TO DO: Transcribe the full listing exactly, and drop every picture.

━━━━━ DATA IN THIS EXERCISE ━━━━━

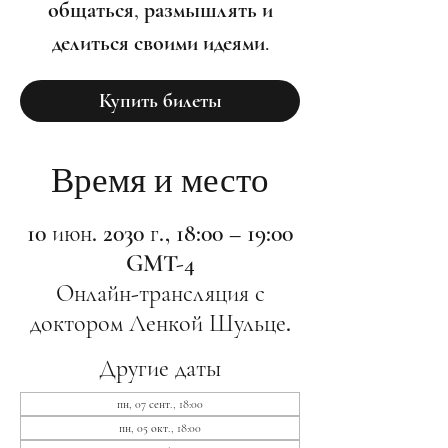
общаться, размышлять и
делиться своими идеями.
Купить билеты
Время и место
10 июн. 2030 г., 18:00 – 19:00
GMT-4
Онлайн-трансляция с
доктором Ленкой Шульце.
Другие даты
пн, 07 сент., 18:00
пн, 05 окт., 18:00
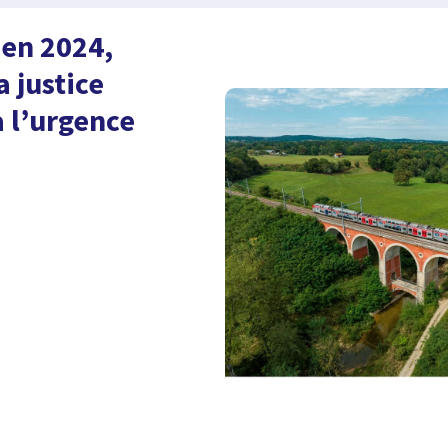
 en 2024,
a justice
à l’urgence
e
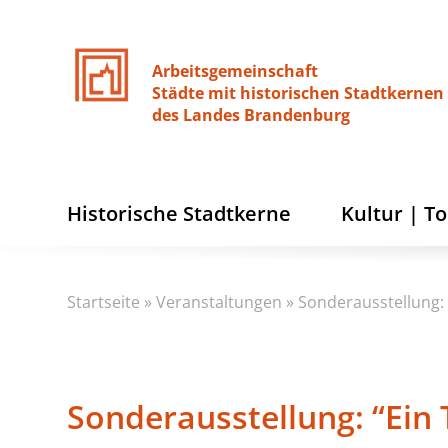
Arbeitsgemeinschaft
Städte
mit
historischen
Stadtkernen
des
Landes
Brandenburg
Historische Stadtkerne
Kultur | T
Startseite
»
Veranstaltungen
»
Sonderausstellung: 
Sonderausstellung: “Ein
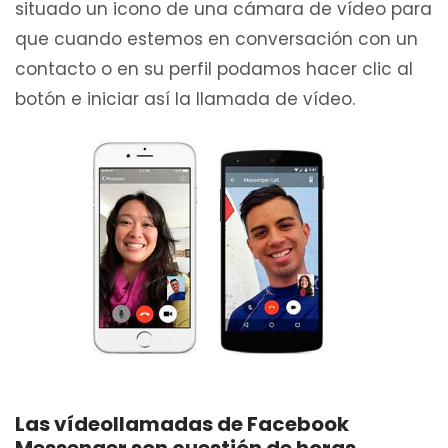
situado un icono de una cámara de vídeo para
que cuando estemos en conversación con un
contacto o en su perfil podamos hacer clic al
botón e iniciar así la llamada de vídeo.
Las vídeollamadas de Facebook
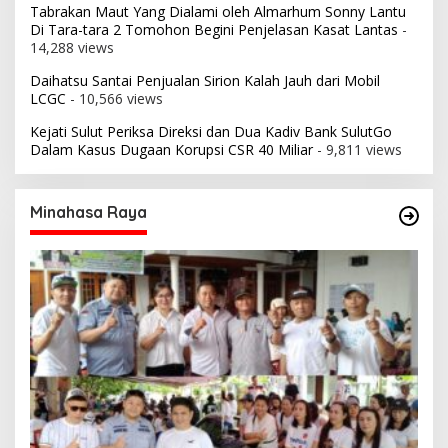
Tabrakan Maut Yang Dialami oleh Almarhum Sonny Lantu
Di Tara-tara 2 Tomohon Begini Penjelasan Kasat Lantas
-
14,288 views
Daihatsu Santai Penjualan Sirion Kalah Jauh dari Mobil
LCGC
- 10,566 views
Kejati Sulut Periksa Direksi dan Dua Kadiv Bank SulutGo
Dalam Kasus Dugaan Korupsi CSR 40 Miliar
- 9,811 views
Minahasa Raya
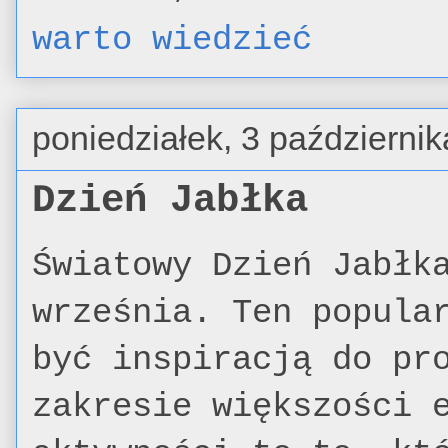
warto wiedzieć
poniedziałek, 3 październi
Dzień Jabłka
Światowy Dzień Jabłk
września. Ten popula
być inspiracją do pr
zakresie większości 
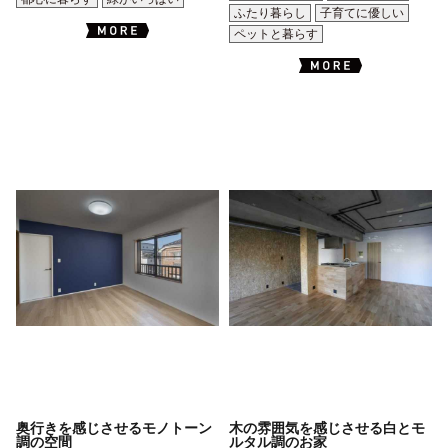
ふたり暮らし
子育てに優しい
ペットと暮らす
奥行きを感じさせるモノトーン
木の雰囲気を感じさせる白とモ
調の空間
ルタル調のお家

━━━━━

RESPONSE TO THIS EXERCISE:
общаться, размышлять и
делиться своими идеями.
Купить билеты
Время и место
10 июн. 2030 г., 18:00 – 19:00
GMT-4
Онлайн-трансляция с
доктором Ленкой Шульце.
Другие даты
пн, 07 сент., 18:00
пн, 05 окт., 18:00
 en 2024,
a justice
à l’urgence
e
Arbeitsgemeinschaft
Städte
mit
historischen
Stadtkernen
des
Landes
Brandenburg
Historische Stadtkerne
Kultur | T
Startseite
»
Veranstaltungen
»
Sonderausstellung: 
Sonderausstellung: “Ein
situado un icono de una cámara de vídeo para
que cuando estemos en conversación con un
contacto o en su perfil podamos hacer clic al
botón e iniciar así la llamada de vídeo.
Las vídeollamadas de Facebook
Tabrakan Maut Yang Dialami oleh Almarhum Sonny Lantu
Di Tara-tara 2 Tomohon Begini Penjelasan Kasat Lantas
-
14,288 views
Daihatsu Santai Penjualan Sirion Kalah Jauh dari Mobil
LCGC
- 10,566 views
Kejati Sulut Periksa Direksi dan Dua Kadiv Bank SulutGo
Dalam Kasus Dugaan Korupsi CSR 40 Miliar
- 9,811 views
Minahasa Raya
warto wiedzieć
poniedziałek, 3 październi
Dzień Jabłka
Światowy Dzień Jabłk
września. Ten popula
być inspiracją do pr
zakresie większości 
ふたり暮らし
子育てに優しい
ペットと暮らす
奥行きを感じさせるモノトーン
木の雰囲気を感じさせる白とモ
調の空間
ルタル調のお家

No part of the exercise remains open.